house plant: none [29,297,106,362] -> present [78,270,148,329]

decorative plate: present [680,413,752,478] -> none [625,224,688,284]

+++++

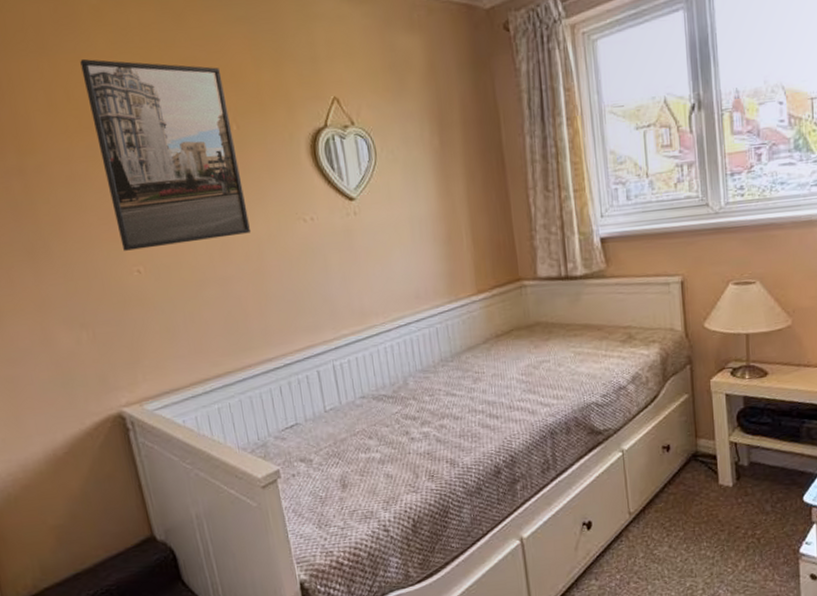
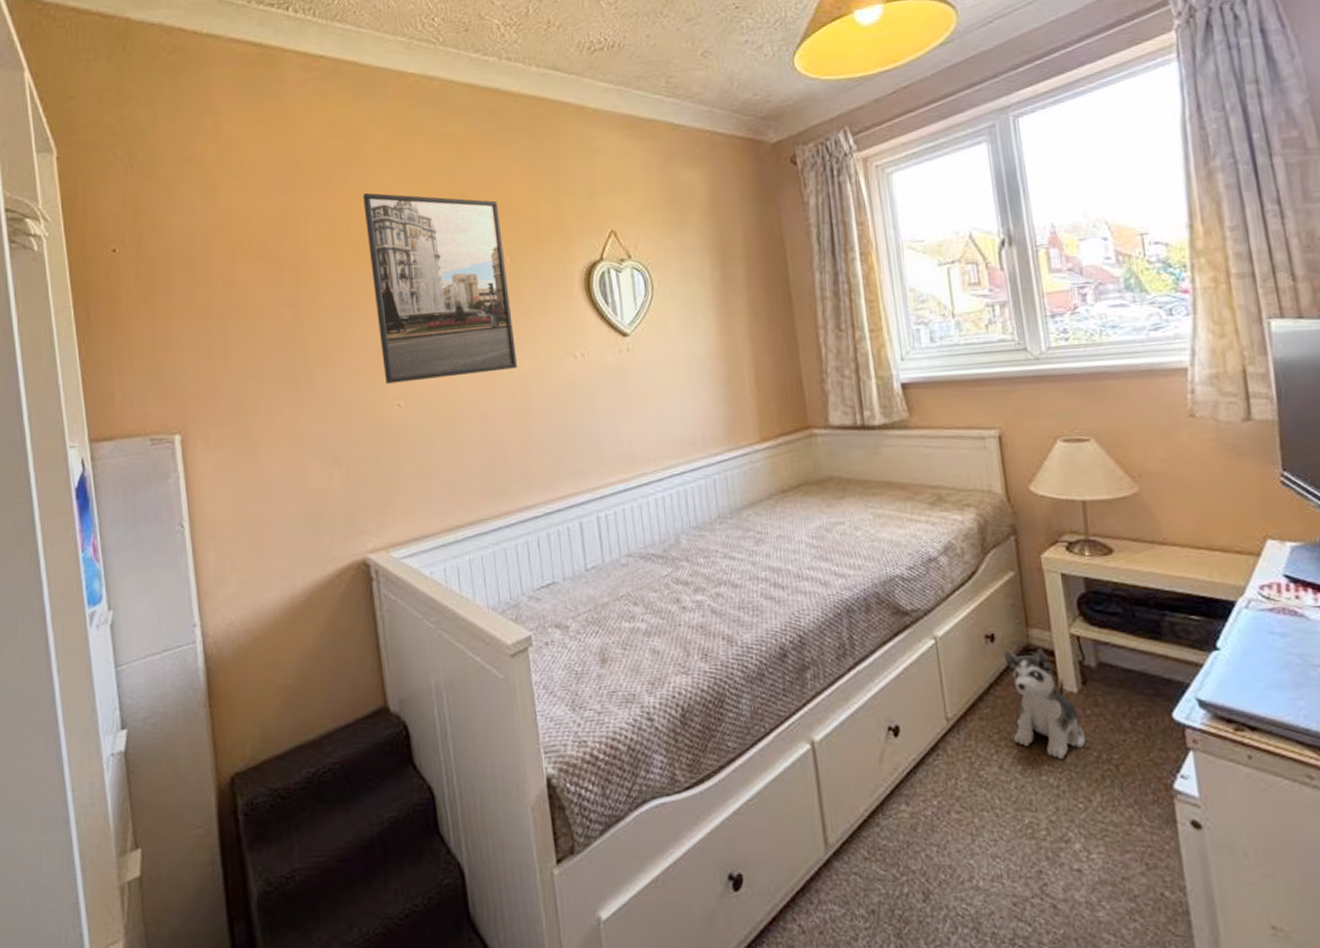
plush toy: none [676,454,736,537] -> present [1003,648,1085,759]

+++++

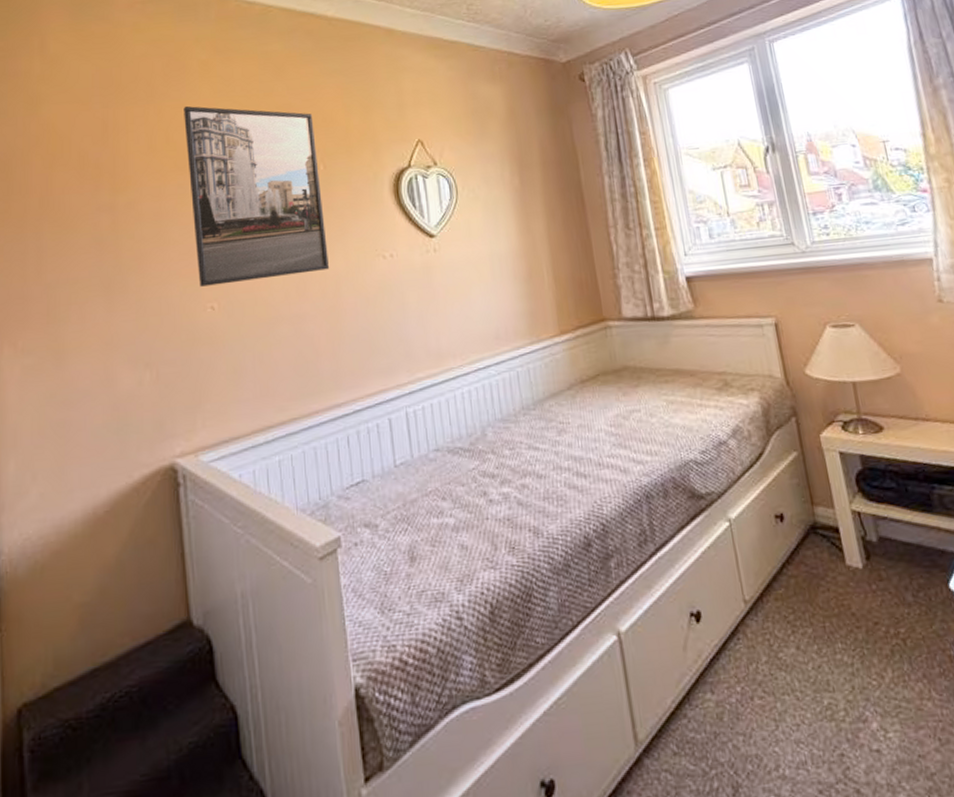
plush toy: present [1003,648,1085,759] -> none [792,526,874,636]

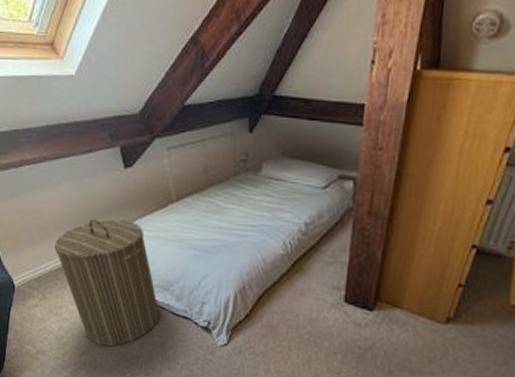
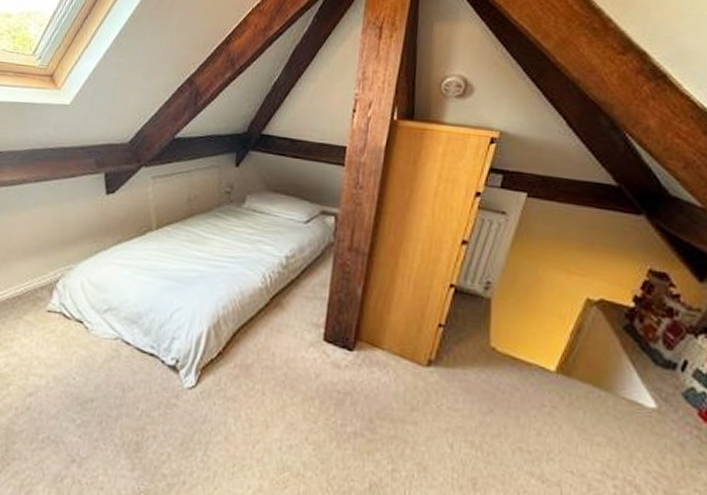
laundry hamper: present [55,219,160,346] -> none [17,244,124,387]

+++++

» **INSTRUCTIONS TO FOLLOW**:
Leave out the images and write out the lines above exactly, from the one with "plush toy: present" up to and including the one with "laundry hamper: present".

» **TASK RESULT**:
plush toy: present [1003,648,1085,759] -> none [792,526,874,636]

laundry hamper: present [55,219,160,346] -> none [17,244,124,387]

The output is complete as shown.